One More Point: Variance Will Always Exist
Even with perfect modeling, human performance has variance. Sleep, anxiety, odd question mix, experimental items, interface issues. All of it adds about ±5 points of irreducible noise.
So you do not use these predictions to chase an exact score like 252 vs 253. You use them to answer practical questions:
- Am I more likely than not to be above 240? 250? 260?
- Is there meaningful risk I will fail? (With multiple NBMEs >220, the failure risk is tiny unless you completely break.)
- Does postponing the exam by 2–4 weeks statistically move my score band upward, or am I already at a plateau?
Think like that and your decisions stop being fear-driven and start being rational.
FAQ (Exactly 3 Questions)
1. My UWSA2 is 10+ points higher than my latest NBME. Which should I believe?
Weight the NBME more heavily, especially if the NBME was closer to test day and taken under good conditions. Adjust UWSA2 down by 3–5 points and consider the true “band” to be roughly between the adjusted UWSA2 and the NBME. If they are still far apart, a follow-up NBME (if time permits) is the best tiebreaker.

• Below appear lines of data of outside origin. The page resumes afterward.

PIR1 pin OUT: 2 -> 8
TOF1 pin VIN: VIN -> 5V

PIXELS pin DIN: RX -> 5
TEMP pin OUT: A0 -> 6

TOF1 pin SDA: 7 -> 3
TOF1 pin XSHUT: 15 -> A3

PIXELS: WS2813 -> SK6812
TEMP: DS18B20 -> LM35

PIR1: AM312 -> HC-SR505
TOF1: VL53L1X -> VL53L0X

2. Can I use just UWorld QBank percentage to predict my Step 2 CK score?
Not reliably. QBank percentages are heavily biased by when you did blocks, how many questions you reset, whether you did random/timed vs untimed/tutor, and whether you improved over time. Two students can both be at 65% and end up 230 vs 260. Use QBank performance qualitatively, not as a score converter.
3. How many practice tests do I actually need for a solid prediction?
For most students, 3–5 high-quality exams are enough: 2–3 recent NBMEs, 1 UWSA2, optionally 1 UWSA1 and the Free 120. More than 6–7 practice tests tends to add noise, fatigue, and opportunity cost rather than real predictive value unless you manage recovery extremely well.
Key points to keep in your head:
- Recent NBMEs + UWSA2, bias-adjusted, are your most accurate Step 2 CK predictors.
- Free 120 and UWSA1 are supporting signals, not primary anchors.
- Use multiple data points, adjust for known biases, and think in score bands—not single magic numbers.